The Chinese Ministry of Finance, General Administration of Customs and State Administration of Taxation recently issued a notice promulgating policies that will extend tax incentives for enterprises doing business in western regions of China. Enterprises located in western regions that engage in encouraged industries will be subject to a reduced enterprise income tax rate of 15 percent (a 10 percent reduction from the regular rate) until December 31, 2020. In addition, equipment imported for these projects may be exempted from tariffs.
An enterprise engaging in an encouraged industry refers to:
- Enterprises whose core business is any of the industrial projects listed in the soon to be published Catalogue of Encouraged Industries in Western Regions; and
- Enterprises whose revenue from the core business accounts for more than 70 percent of their total revenue.
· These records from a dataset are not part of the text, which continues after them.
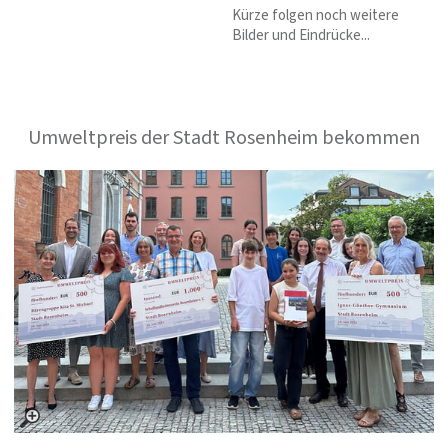
Kürze folgen noch weitere
Bilder und Eindrücke...
Umweltpreis der Stadt Rosenheim bekommen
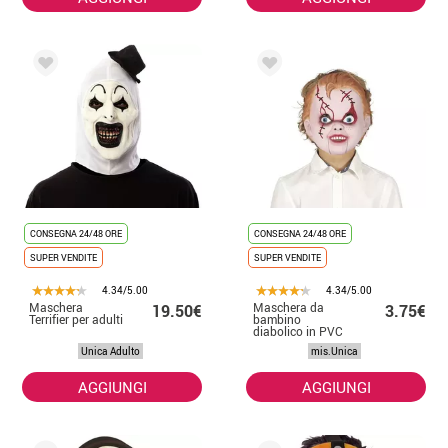
CONSEGNA 24/48 ORE
CONSEGNA 24/48 ORE
SUPER VENDITE
SUPER VENDITE
4.34/5.00
4.34/5.00
Maschera
Maschera da
19.50€
3.75€
Terrifier per adulti
bambino
diabolico in PVC
per bambini
Unica Adulto
mis.Unica
AGGIUNGI
AGGIUNGI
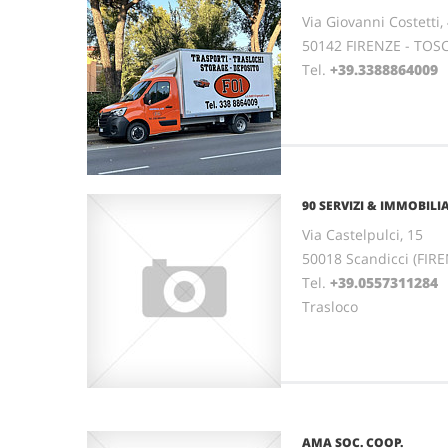
Via Giovanni Costetti,
50142 FIRENZE - TO
Tel.
+39.3388864009
90 SERVIZI & IMMOBILI
Via Castelpulci, 15
50018 Scandicci (FIR
Tel.
+39.0557311284
Trasloco
AMA SOC. COOP.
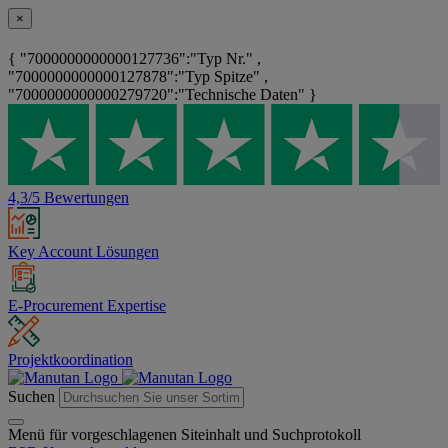
×
{ "7000000000000127736":"Typ Nr." ,
"7000000000000127878":"Typ Spitze" ,
"7000000000000279720":"Technische Daten" }
4,3/5 Bewertungen
Key Account Lösungen
E-Procurement Expertise
Projektkoordination
Suchen
Menü für vorgeschlagenen Siteinhalt und Suchprotokoll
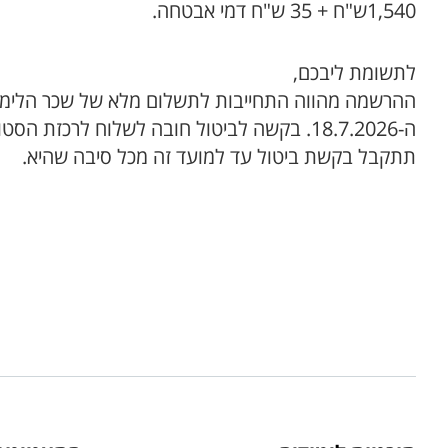
1,540ש"ח + 35 ש"ח דמי אבטחה.
לתשומת ליבכם,
ההרשמה מהווה התחייבות לתשלום מלא של שכר הלימוד
ה-18.7.2026. בקשה לביטול חובה לשלוח לרכזת הסטודנטים במכינה
תתקבל בקשת ביטול עד למועד זה מכל סיבה שהיא.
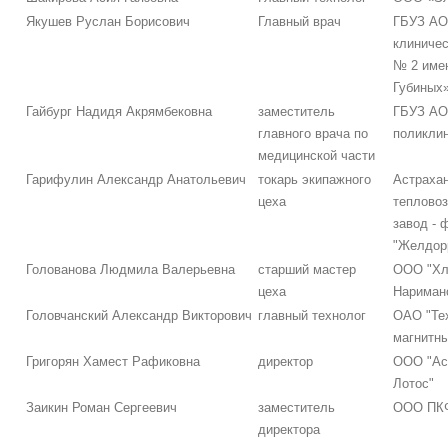
Якушев Руслан Борисович
Главный врач
ГБУЗ АО
клиничес
№ 2 име
Губиных
Гайбург Надидя Акрямбековна
заместитель
ГБУЗ АО
главного врача по
поликли
медицинской части
Гарифулин Александр Анатольевич
токарь экипажного
Астраха
цеха
теплово
завод -
"Желдор
Голованова Людмила Валерьевна
старший мастер
ООО "Хл
цеха
Нариман
Головчанский Александр Викторович
главный технолог
ОАО "Те
магнитн
Григорян Хамест Рафиковна
директор
ООО "Ас
Лотос"
Заикин Роман Сергеевич
заместитель
ООО ПКФ
директора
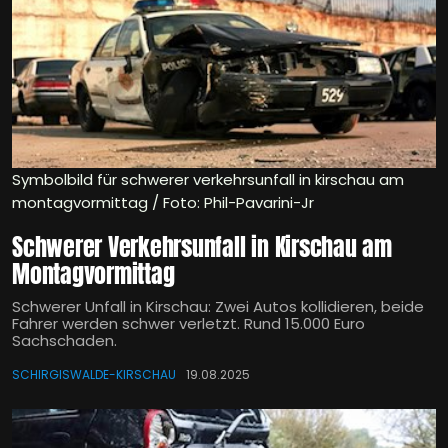
Symbolbild für schwerer verkehrsunfall in kirschau am
montagvormittag / Foto: Phil-Pavarini-Jr
Schwerer Verkehrsunfall in Kirschau am
Montagvormittag
Schwerer Unfall in Kirschau: Zwei Autos kollidieren, beide
Fahrer werden schwer verletzt. Rund 15.000 Euro
Sachschaden.
SCHIRGISWALDE-KIRSCHAU
19.08.2025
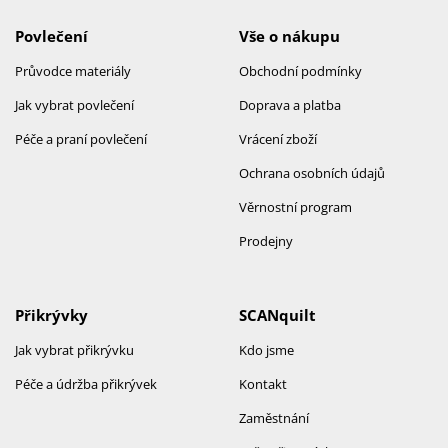
Povlečení
Vše o nákupu
Průvodce materiály
Obchodní podmínky
Jak vybrat povlečení
Doprava a platba
Péče a praní povlečení
Vrácení zboží
Ochrana osobních údajů
Věrnostní program
Prodejny
Přikrývky
SCANquilt
Jak vybrat přikrývku
Kdo jsme
Péče a údržba přikrývek
Kontakt
Zaměstnání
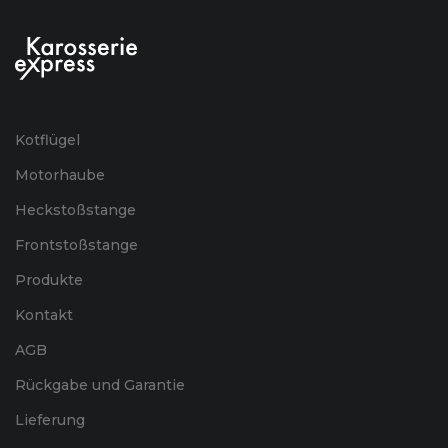
Kotflügel
Motorhaube
Heckstoßstange
Frontstoßstange
Produkte
Kontakt
AGB
Rückgabe und Garantie
Lieferung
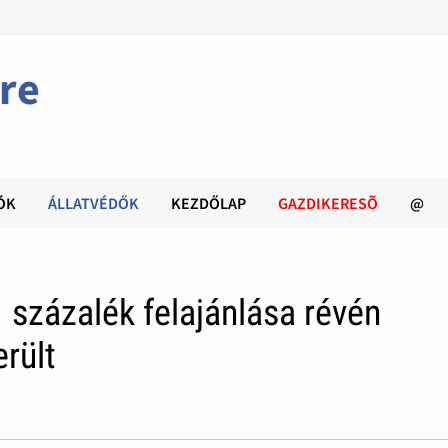
re
ÓK
ÁLLATVÉDŐK
KEZDŐLAP
GAZDIKERESÕ
@
 százalék felajánlása révén
rült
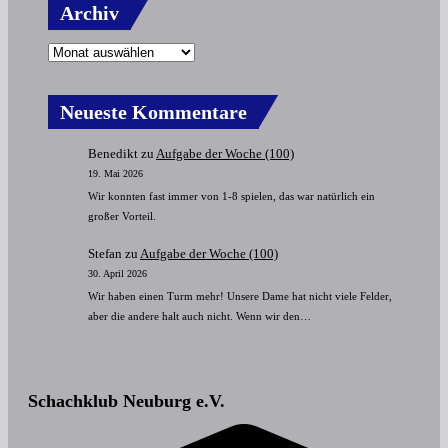
Archiv
Neueste Kommentare
Benedikt
zu
Aufgabe der Woche (100)
19. Mai 2026
Wir konnten fast immer von 1-8 spielen, das war natürlich ein
großer Vorteil.
Stefan
zu
Aufgabe der Woche (100)
30. April 2026
Wir haben einen Turm mehr! Unsere Dame hat nicht viele Felder,
aber die andere halt auch nicht. Wenn wir den…
Schachklub Neuburg e.V.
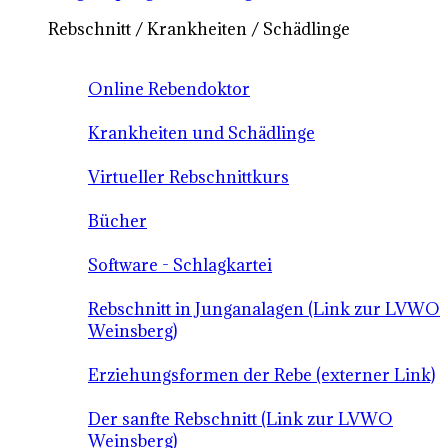
Rebschnitt / Krankheiten / Schädlinge
Online Rebendoktor
Krankheiten und Schädlinge
Virtueller Rebschnittkurs
Bücher
Software - Schlagkartei
Rebschnitt in Junganalagen (Link zur LVWO
Weinsberg)
Erziehungsformen der Rebe (externer Link)
Der sanfte Rebschnitt (Link zur LVWO
Weinsberg)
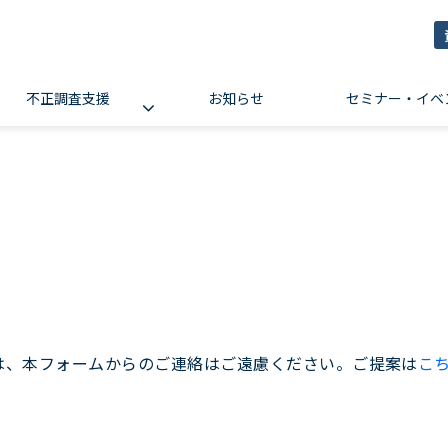
不正調査支援
お知らせ
セミナー・イベ
しては、本フォームからのご連絡はご遠慮ください。ご提案は
こ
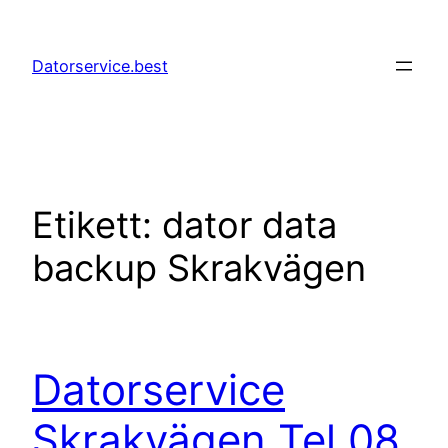
Hoppa
till
Datorservice.best
innehåll
Etikett:
dator data
backup Skrakvägen
Datorservice
Skrakvägen Tel 08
For purposes of this notice, western regions include the Chongqing Municipality, Sichuan Province, Guizhou Province, Yunnan Province, Tibet Autonomous Region, Shaanxi Province, Gansu Province, Ningxia Hui Autonomous Region, Qinghai Province, Xinjiang Uygur Autonomous Region, Xinjiang Production and Construction Corps (XPCC), Inner Mongolia Autonomous Region and Guangxi Zhuang Autonomous Region. The notice also extends these tax incentives to certain areas in the Hunan, Hubei and Jilin Provinces.
China is one of the world’s largest and fastest growing marketplaces. U.S. investors taking steps to establish a presence in China or those contemplating expanding their existing operations in China who wish to receive tax or other investment incentives are advised to seek guidance from counsel regarding these opportunities.